An episode of migraine can last for four hours to three days continuously. Typically, this condition can start in people between ages 10 to 40. Unfortunately, there is no cure for this condition as of now even though getting rid of a migraine attack ASAP is what any sufferer craves for. Well, there’s good news for all who have lived with this unbearably painful condition for years.

The Food and Drug Administration (FDA), US, has recently approved three drugs that can be used for targeted therapy of migraine. These drugs will target CGRP for reducing the number of days a person experiences migraine symptoms. CGRP, a calcitonin gene-related peptide, is a molecule found in the nerve cells of your brain and spinal cord. CGRP seems to play an important role in the development of migraine symptoms, as it is responsible for transmitting and responding to pain signals.


According to the research, CGRP, which has been implicated in different pain processes like migraine, functions like a vasodilator in your body. Vasodilator is a kind of medicine that relaxes blood vessels. As migraine starts, the CGRP molecule has been found to light up, signalling that migraine pain message is reaching it. Scientists have long been trying to find a way in which they can stop or change the message CGRP is sending to the brain.

These drugs approved by the FDA aim to do just this. Named galcanezumab-gnlm, erenumab-aooe and fremanezumab-vfrm, they contain antagonist, a chemical that binds pain receptors and activate different other receptors in the brain. The CGRP antagonist works to block and reduces the molecule’s impact on migraine.


Evidences from clinical studies have shown that there is a risk of taking these drugs and brands that have been given permission to manufacture these drugs have been asked to print the side effects on the bottle. They include paresthesia, nausea, headache, dry mouth and vision disturbances in few patients.
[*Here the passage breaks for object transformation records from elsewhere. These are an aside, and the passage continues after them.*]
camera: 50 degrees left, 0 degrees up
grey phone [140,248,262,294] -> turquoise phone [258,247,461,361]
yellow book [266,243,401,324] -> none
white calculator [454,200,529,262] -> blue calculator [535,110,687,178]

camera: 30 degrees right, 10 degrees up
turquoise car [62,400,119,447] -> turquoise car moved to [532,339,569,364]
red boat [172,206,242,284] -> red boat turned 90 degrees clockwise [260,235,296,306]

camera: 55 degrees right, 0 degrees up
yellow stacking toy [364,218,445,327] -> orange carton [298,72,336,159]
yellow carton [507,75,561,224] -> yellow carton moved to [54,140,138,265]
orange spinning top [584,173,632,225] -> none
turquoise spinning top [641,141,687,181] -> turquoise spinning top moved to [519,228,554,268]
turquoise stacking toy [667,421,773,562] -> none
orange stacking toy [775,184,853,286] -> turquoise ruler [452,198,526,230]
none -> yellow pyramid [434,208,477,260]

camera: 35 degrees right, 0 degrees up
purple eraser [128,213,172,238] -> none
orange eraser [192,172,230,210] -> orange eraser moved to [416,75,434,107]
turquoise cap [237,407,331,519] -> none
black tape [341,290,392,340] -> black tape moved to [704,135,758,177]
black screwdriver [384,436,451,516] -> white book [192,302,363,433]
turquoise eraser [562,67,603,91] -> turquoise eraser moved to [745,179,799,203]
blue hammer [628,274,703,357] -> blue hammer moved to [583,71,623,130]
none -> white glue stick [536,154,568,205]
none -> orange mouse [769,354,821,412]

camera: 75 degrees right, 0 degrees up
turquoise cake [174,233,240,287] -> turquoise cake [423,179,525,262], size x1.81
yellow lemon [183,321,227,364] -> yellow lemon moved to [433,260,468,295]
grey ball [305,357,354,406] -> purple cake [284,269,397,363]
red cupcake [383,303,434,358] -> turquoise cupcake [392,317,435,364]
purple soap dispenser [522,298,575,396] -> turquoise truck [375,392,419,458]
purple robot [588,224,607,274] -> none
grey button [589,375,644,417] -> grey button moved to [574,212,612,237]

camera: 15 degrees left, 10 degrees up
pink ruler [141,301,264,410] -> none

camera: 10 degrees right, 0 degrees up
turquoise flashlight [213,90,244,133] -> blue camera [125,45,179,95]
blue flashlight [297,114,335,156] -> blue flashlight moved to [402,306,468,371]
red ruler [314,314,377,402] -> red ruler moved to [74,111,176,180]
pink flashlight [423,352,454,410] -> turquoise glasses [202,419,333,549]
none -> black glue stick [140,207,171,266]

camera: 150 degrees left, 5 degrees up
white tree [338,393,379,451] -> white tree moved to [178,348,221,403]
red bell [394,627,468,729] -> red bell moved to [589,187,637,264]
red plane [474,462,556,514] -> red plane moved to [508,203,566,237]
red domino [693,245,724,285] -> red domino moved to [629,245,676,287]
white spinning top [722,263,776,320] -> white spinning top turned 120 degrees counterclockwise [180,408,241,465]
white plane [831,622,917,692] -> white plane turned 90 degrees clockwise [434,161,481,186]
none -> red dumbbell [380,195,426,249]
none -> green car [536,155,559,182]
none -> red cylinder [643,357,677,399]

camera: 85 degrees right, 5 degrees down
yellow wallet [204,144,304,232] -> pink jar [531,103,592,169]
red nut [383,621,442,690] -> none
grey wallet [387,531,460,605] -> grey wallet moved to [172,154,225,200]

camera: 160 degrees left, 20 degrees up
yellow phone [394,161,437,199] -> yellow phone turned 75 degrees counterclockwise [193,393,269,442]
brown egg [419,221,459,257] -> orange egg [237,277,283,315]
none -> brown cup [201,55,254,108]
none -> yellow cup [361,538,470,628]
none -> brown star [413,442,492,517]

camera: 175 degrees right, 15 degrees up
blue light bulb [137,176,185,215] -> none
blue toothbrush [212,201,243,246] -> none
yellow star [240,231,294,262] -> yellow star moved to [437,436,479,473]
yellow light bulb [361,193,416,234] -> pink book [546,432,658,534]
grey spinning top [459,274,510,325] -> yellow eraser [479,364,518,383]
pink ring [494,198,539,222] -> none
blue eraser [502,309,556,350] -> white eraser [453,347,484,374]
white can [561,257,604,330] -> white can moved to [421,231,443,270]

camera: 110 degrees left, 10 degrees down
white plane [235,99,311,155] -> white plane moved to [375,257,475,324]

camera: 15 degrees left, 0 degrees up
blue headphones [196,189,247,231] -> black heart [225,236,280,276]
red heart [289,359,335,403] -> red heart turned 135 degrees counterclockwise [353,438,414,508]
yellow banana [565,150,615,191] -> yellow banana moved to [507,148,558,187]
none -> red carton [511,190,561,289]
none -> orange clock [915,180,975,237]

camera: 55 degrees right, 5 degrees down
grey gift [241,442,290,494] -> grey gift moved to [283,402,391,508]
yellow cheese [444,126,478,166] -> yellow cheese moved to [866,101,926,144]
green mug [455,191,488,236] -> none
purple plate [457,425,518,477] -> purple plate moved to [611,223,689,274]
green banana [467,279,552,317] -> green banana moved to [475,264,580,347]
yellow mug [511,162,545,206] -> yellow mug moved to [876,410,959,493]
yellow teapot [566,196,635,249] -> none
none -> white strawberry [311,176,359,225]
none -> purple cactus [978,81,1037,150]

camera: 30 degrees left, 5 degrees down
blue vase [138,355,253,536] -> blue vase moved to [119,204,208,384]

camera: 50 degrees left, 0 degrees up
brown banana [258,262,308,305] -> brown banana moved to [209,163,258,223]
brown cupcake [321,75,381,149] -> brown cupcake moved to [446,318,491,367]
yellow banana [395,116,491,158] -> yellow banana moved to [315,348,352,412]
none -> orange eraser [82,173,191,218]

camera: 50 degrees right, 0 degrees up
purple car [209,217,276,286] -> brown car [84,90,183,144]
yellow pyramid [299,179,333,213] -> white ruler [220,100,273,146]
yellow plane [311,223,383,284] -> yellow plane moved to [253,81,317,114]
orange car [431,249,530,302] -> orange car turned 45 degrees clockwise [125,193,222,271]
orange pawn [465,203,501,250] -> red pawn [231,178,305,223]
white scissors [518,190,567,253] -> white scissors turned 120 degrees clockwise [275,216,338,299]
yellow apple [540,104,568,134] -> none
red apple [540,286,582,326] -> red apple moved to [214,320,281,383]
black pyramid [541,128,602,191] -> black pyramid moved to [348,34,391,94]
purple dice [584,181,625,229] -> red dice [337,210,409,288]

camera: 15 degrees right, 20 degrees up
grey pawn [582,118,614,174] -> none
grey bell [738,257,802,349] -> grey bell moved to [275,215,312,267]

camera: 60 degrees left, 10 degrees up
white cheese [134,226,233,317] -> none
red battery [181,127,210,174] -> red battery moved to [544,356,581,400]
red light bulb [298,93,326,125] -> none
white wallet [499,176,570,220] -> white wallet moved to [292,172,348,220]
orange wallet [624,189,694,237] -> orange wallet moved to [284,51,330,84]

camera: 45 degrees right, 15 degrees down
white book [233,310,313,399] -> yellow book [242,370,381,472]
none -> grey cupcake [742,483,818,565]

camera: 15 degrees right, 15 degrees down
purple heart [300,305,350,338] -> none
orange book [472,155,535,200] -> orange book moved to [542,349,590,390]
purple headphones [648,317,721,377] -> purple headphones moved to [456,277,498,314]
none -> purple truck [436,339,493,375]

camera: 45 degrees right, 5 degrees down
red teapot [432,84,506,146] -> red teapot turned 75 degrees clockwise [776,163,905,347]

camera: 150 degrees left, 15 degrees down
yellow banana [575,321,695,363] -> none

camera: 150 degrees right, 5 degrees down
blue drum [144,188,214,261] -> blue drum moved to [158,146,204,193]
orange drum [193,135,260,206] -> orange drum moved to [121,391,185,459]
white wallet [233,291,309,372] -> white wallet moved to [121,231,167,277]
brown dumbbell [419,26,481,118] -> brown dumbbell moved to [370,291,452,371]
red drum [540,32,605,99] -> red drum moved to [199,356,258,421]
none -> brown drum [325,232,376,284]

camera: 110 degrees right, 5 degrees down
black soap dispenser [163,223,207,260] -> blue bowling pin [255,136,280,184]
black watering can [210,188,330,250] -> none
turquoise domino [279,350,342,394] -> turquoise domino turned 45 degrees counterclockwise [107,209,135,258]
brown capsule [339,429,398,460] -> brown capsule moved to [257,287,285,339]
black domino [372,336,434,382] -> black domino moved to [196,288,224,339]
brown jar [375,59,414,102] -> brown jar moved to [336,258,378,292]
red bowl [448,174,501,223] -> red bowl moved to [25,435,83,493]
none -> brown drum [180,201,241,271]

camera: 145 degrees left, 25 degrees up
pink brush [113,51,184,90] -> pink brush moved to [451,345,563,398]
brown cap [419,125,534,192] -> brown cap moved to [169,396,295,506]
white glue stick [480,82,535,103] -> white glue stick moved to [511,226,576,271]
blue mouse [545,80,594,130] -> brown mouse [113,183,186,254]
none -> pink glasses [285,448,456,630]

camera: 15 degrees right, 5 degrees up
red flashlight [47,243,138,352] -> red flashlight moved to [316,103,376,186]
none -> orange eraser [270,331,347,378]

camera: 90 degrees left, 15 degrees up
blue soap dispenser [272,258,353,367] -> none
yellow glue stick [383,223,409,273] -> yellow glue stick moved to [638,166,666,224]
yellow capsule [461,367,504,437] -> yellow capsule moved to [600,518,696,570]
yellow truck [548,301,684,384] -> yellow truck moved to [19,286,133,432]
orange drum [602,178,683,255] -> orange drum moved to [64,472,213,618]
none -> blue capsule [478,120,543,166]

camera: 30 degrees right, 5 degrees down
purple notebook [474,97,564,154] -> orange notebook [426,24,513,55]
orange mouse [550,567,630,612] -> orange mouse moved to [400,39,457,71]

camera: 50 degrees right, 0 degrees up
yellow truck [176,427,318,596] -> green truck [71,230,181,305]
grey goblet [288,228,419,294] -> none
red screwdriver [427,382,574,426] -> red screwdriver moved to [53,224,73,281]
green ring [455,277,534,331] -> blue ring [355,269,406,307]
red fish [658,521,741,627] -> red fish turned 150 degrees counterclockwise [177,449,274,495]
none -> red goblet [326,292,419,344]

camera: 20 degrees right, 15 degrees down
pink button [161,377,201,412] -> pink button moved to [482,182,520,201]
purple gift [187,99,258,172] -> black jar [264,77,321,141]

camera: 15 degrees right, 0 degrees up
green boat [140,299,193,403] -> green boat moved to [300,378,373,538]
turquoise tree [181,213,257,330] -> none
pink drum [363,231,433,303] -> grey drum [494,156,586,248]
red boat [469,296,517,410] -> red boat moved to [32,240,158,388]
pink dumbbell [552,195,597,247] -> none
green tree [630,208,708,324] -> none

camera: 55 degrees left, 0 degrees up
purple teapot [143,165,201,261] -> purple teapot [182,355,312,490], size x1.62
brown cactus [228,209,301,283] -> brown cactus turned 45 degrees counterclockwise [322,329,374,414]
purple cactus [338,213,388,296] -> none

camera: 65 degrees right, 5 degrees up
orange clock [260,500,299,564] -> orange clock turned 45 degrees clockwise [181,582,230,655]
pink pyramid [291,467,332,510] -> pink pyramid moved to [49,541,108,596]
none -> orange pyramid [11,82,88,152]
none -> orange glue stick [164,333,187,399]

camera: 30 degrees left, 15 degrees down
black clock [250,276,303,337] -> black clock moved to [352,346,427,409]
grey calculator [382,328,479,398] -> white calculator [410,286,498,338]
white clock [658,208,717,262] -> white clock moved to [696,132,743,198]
However, a more serious side-effect was noticed later on: Liver toxicity. However, it was seen in only small groups of people. FDA has given approval to these drugs, as the effects were found to be mild to moderate. The occurrence rate was also low.


Though there is no cure for migraine, there are many available options to manage the pain of migraine. Triptans are one of them. This class of medication offers pain relief by binding with serotonin (a brain chemical) receptors. The other therapy that shows promise is brain stimulation. It activates or inhibits the brain’s pain centers directly with electricity.